When Narcissism Doesn’t Look So Grandiose – “Vulnerable” Narcissism

I thought you’d be interested in this short tid-bit I’ll elaborate on in the book.

In nearly 20 years of counseling diagnosably narcissistic individuals and in two years of writing (in fits and starts!), I thought I had a pretty good grasp on definitions. That is, until I got the big green book, the Handbook of Narcissism and Narcissistic Personality Disorder. Paging through the dense volume, I came upon the phrase Narcissistic Vulnerability. An entirely new dimension of narcissism was opened to me.

Cover art

You won’t find a distinction between grandiose and vulnerable narcissism in the DSM-IV diagnostic criteria. As it sounds, grandiose narcissism looks like the classic definition of grandiosity – supposed superiority, a lack of empathy, impairments in identity and intimacy.

On the other hand, vulnerable narcissism looks more fragile, hyper-vigilant, shy, sensitive, and depressed. It may look a bit more like Borderline Personality Disorder, but it isn’t – it is another face of narcissism.

Craving attention and approval, vulnerable narcissists may act out of a fear of abandonment, demanding love and anxiously grasping after it. This may just be the flip side of grandiose narcissism for some, a kind of ego-deflated state they find themselves in when the world isn’t admiring them or when failure comes their way. But it can harden into a chronic state of helplessness, where the narcissistic ego becomes sticky, manipulative, even self-sabotaging. This narcissism ain’t quite as pretty as the dressed-up narcissism manifesting in grandiosity.

I recall a pastor who was a self-described curmudgeon. He was constantly picking fights – often theological fights – just for the sake of the drama and the attention it afforded him, especially when congregational spectators would gather around. He reminded people often that “few people get me,” and paraded a kind of “woe is me” theology (often citing Isaiah 6 as his life verse) that highlighted his belief that “no one is good, no not one” (Rom 3:10-12). But this masked something else – just about everyone who knew him saw this as precisely the opposite, a subtle arrogance masked in words intended to show humility.

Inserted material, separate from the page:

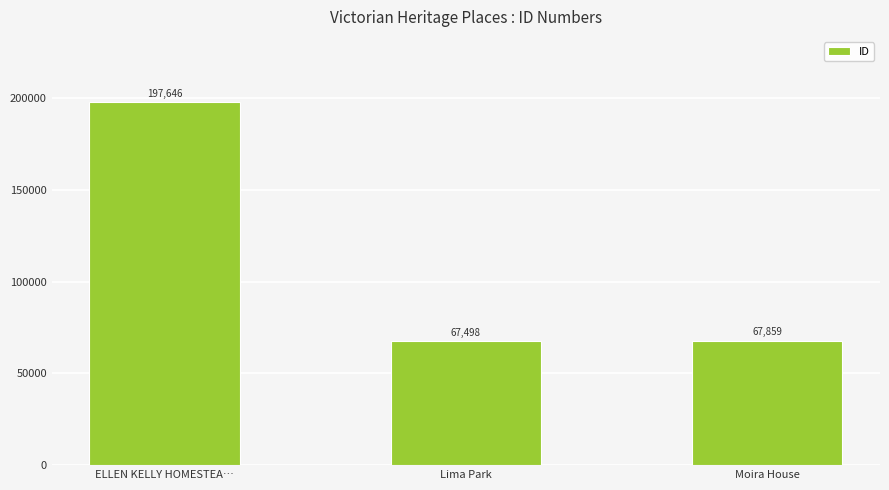

What is the sum of the values at ELLEN KELLY HOMESTEA… and Lima Park?

265144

He controlled through passive-aggressive means, he quietly judged all who didn’t see the world like he did, and (as his wife would later tell me) he was the most depressing, self-centered man you’d ever meet. Yet, for many who followed his weekly blog, he was a saint, a defender of truth, the last man with theological integrity.

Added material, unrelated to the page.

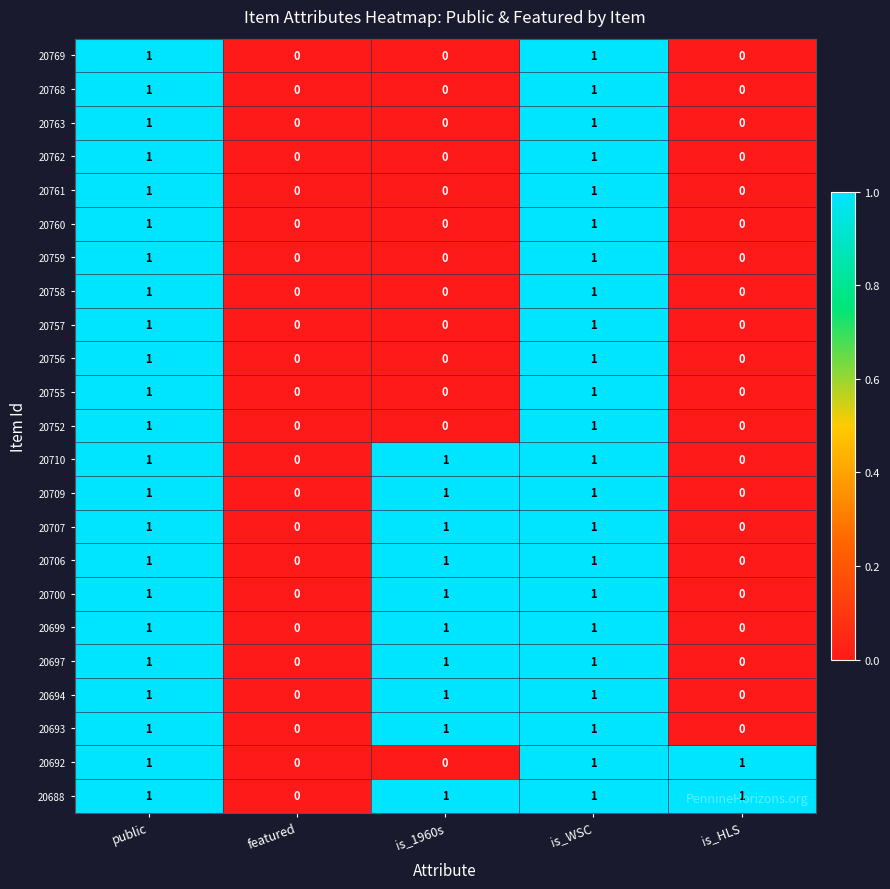

Which series has the largest total across all categories?

20688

Vulnerable narcissists secretly clamor for affirmation and adoration, but instead of claiming it as a matter of arrogant entitlement, they manipulate and maneuver in ways that are just as toxic and harmful. Curiously, this kind of narcissism manifests within systems, too, and is sometimes called “low self-esteem narcissism.” Indeed, an entire church system may be infected with this ego-deflated, manipulative, and chronically depressive state. Some churches manifest the same qualities as the pastor above, secretly proud of their low view of themselves, claiming a high doctrine of sin but failing to see their judgmentalism, control, arrogance, certainty, and more often than not racism and sexism.

If you’re following me so far, you’ll sense that this is a tough form of narcissism to deal with and confront. The “superior-victim” dynamic is sticky. The self-centeredness allows for little to no real introspection. The narrative of being misunderstood or neglected shows up in blaming everyone but himself/herself. There is a circular, self-fulfilling prophecy, a belief that it will never get better with a corresponding pull for you to make it better, ultimately by seeing how special, great, humble, misunderstood, or saintly he/she is. I see an especially significant debris field of toxicity when someone divorces a vulnerable narcissist, as he/she can switch to yet another gear of manipulation, control, and victimization. Lord have mercy.

Narcissism comes in many forms – this is just one instance of a kind of narcissism that looks different than the caricature. In the book I’m writing, I devote an entire chapter to a kind of experiment – I’m looking at narcissism through the nine faces of the Enneagram. That’s a fun chapter, and reveals even more nuance. But allow me to say this – my goodness, this is the toughest book I’ve written…even tougher than the book with “tough people” in the title! Thanks to those of you who’ve said you are praying.

Peace.

 

 

One response

  1. Keep going. But Lord have mercy if I end up an Enneagram 9 with a vulnerable narcissist wing!